The reply should contain every entry exactly as given, with no pictures in it.
⁂
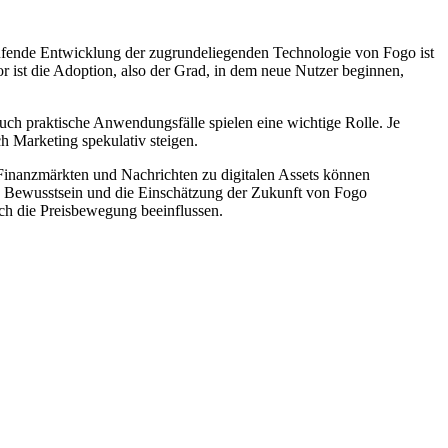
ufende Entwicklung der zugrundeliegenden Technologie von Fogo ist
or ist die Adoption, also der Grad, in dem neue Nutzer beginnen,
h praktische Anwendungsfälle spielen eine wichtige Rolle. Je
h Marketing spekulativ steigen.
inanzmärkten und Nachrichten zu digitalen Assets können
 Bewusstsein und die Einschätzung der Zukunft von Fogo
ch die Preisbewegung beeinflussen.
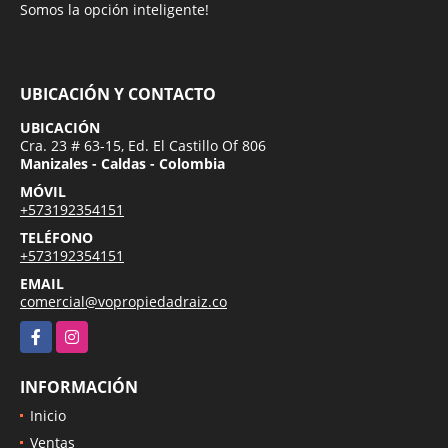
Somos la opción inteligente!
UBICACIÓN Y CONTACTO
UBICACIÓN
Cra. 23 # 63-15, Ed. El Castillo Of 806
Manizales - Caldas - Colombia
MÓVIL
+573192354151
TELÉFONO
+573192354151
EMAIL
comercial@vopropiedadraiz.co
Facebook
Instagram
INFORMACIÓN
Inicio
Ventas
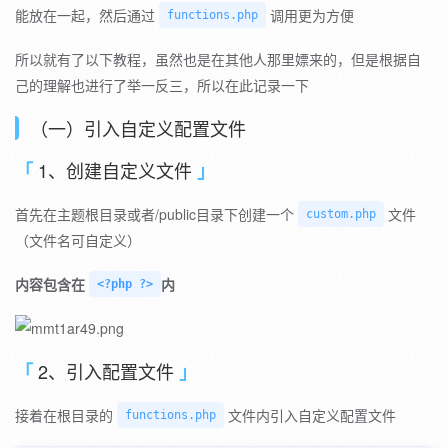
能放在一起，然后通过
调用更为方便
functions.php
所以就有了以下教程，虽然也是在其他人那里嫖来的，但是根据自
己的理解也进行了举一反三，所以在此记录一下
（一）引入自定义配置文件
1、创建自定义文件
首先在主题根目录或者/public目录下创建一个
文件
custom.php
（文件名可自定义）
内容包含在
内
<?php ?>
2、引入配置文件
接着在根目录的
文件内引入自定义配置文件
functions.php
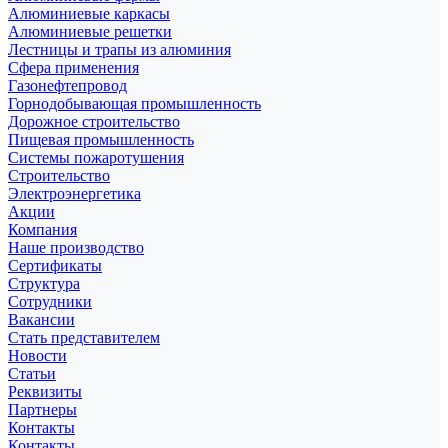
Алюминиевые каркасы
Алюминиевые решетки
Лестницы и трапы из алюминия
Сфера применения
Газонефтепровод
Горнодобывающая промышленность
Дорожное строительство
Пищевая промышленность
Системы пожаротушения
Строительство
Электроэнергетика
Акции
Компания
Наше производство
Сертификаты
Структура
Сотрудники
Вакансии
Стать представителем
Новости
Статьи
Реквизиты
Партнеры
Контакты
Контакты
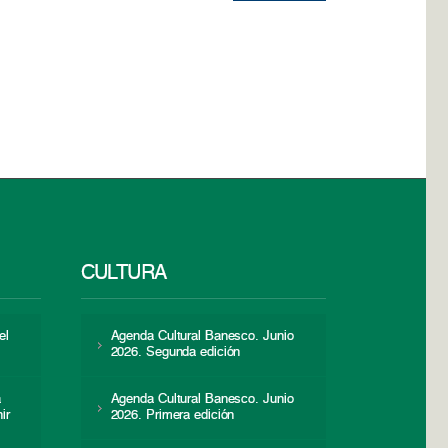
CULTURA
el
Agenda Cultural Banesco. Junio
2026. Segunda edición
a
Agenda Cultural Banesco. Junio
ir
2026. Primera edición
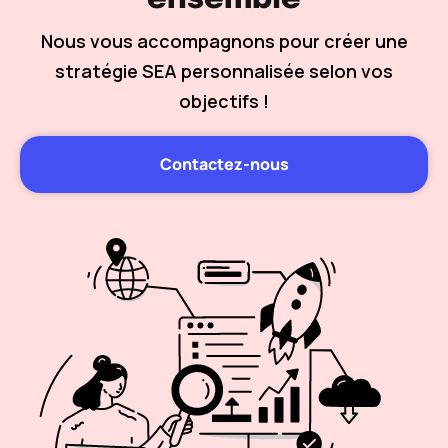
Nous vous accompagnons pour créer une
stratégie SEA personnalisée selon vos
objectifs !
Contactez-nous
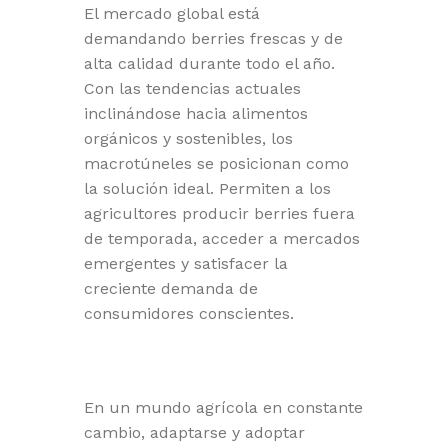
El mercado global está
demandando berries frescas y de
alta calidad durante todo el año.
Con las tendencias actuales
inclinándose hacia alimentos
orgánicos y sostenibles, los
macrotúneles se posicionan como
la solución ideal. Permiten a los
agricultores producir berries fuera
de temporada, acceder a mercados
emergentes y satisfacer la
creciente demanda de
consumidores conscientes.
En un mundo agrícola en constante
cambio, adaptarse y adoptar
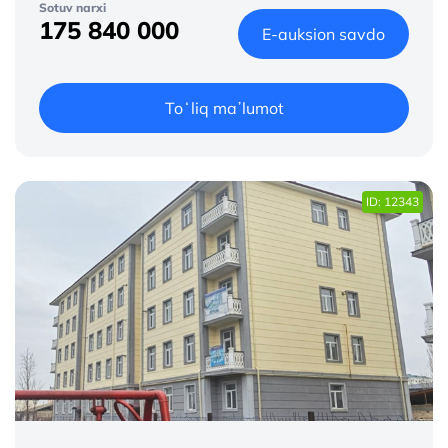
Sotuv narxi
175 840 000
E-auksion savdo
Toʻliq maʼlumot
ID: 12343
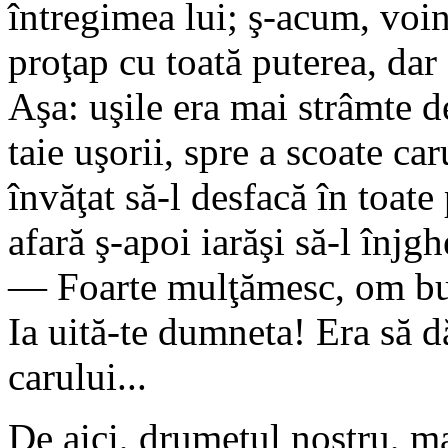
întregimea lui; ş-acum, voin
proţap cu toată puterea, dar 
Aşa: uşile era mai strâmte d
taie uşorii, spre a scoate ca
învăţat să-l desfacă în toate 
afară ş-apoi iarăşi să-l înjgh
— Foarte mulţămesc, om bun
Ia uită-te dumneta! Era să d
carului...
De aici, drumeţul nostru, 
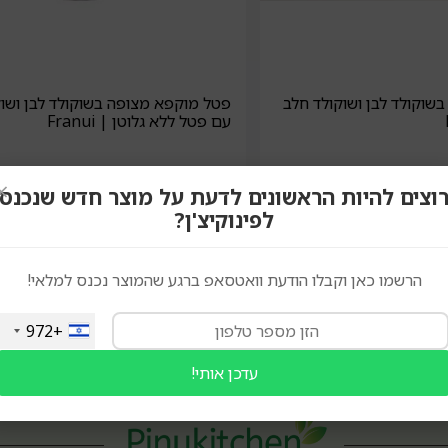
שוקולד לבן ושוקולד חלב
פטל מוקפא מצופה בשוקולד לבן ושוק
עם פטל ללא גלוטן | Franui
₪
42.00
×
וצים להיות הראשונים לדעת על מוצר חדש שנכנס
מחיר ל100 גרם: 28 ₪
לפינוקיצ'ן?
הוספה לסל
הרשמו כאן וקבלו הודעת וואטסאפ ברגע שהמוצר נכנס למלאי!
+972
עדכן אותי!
⁂
*Reply*.
ufende Entwicklung der zugrundeliegenden Technologie von Fogo ist
or ist die Adoption, also der Grad, in dem neue Nutzer beginnen,
h praktische Anwendungsfälle spielen eine wichtige Rolle. Je
h Marketing spekulativ steigen.
inanzmärkten und Nachrichten zu digitalen Assets können
 Bewusstsein und die Einschätzung der Zukunft von Fogo
ch die Preisbewegung beeinflussen.
Somos la opción inteligente!
UBICACIÓN Y CONTACTO
UBICACIÓN
Cra. 23 # 63-15, Ed. El Castillo Of 806
Manizales - Caldas - Colombia
MÓVIL
+573192354151
TELÉFONO
+573192354151
EMAIL
comercial@vopropiedadraiz.co
Facebook
Instagram
INFORMACIÓN
Inicio
Ventas
能放在一起，然后通过
调用更为方便
functions.php
所以就有了以下教程，虽然也是在其他人那里嫖来的，但是根据自
己的理解也进行了举一反三，所以在此记录一下
（一）引入自定义配置文件
1、创建自定义文件
首先在主题根目录或者/public目录下创建一个
文件
custom.php
（文件名可自定义）
内容包含在
内
<?php ?>
2、引入配置文件
接着在根目录的
文件内引入自定义配置文件
functions.php
Алюминиевые каркасы
Алюминиевые решетки
Лестницы и трапы из алюминия
Сфера применения
Газонефтепровод
Горнодобывающая промышленность
Дорожное строительство
Пищевая промышленность
Системы пожаротушения
Строительство
Электроэнергетика
Акции
Компания
Наше производство
Сертификаты
Структура
Сотрудники
Вакансии
Стать представителем
Новости
Статьи
Реквизиты
Партнеры
Контакты
Контакты
CULTURA
el
Agenda Cultural Banesco. Junio
2026. Segunda edición
a
Agenda Cultural Banesco. Junio
ir
2026. Primera edición
Nous vous accompagnons pour créer une
stratégie SEA personnalisée selon vos
objectifs !
Contactez-nous
El mercado global está
demandando berries frescas y de
alta calidad durante todo el año.
Con las tendencias actuales
inclinándose hacia alimentos
orgánicos y sostenibles, los
macrotúneles se posicionan como
la solución ideal. Permiten a los
agricultores producir berries fuera
de temporada, acceder a mercados
emergentes y satisfacer la
creciente demanda de
consumidores conscientes.
En un mundo agrícola en constante
cambio, adaptarse y adoptar
Sotuv narxi
175 840 000
E-auksion savdo
Toʻliq maʼlumot
ID: 12343
întregimea lui; ş-acum, voin
proţap cu toată puterea, dar 
Aşa: uşile era mai strâmte d
taie uşorii, spre a scoate ca
învăţat să-l desfacă în toate 
afară ş-apoi iarăşi să-l înjgh
— Foarte mulţămesc, om bun
Ia uită-te dumneta! Era să d
carului...
De aici, drumeţul nostru, 
שוקולד לבן ושוקולד חלב
פטל מוקפא מצופה בשוקולד לבן ושוק
עם פטל ללא גלוטן | Franui
₪
42.00
×
וצים להיות הראשונים לדעת על מוצר חדש שנכנס
מחיר ל100 גרם: 28 ₪
לפינוקיצ'ן?
הוספה לסל
הרשמו כאן וקבלו הודעת וואטסאפ ברגע שהמוצר נכנס למלאי!
+972
עדכן אותי!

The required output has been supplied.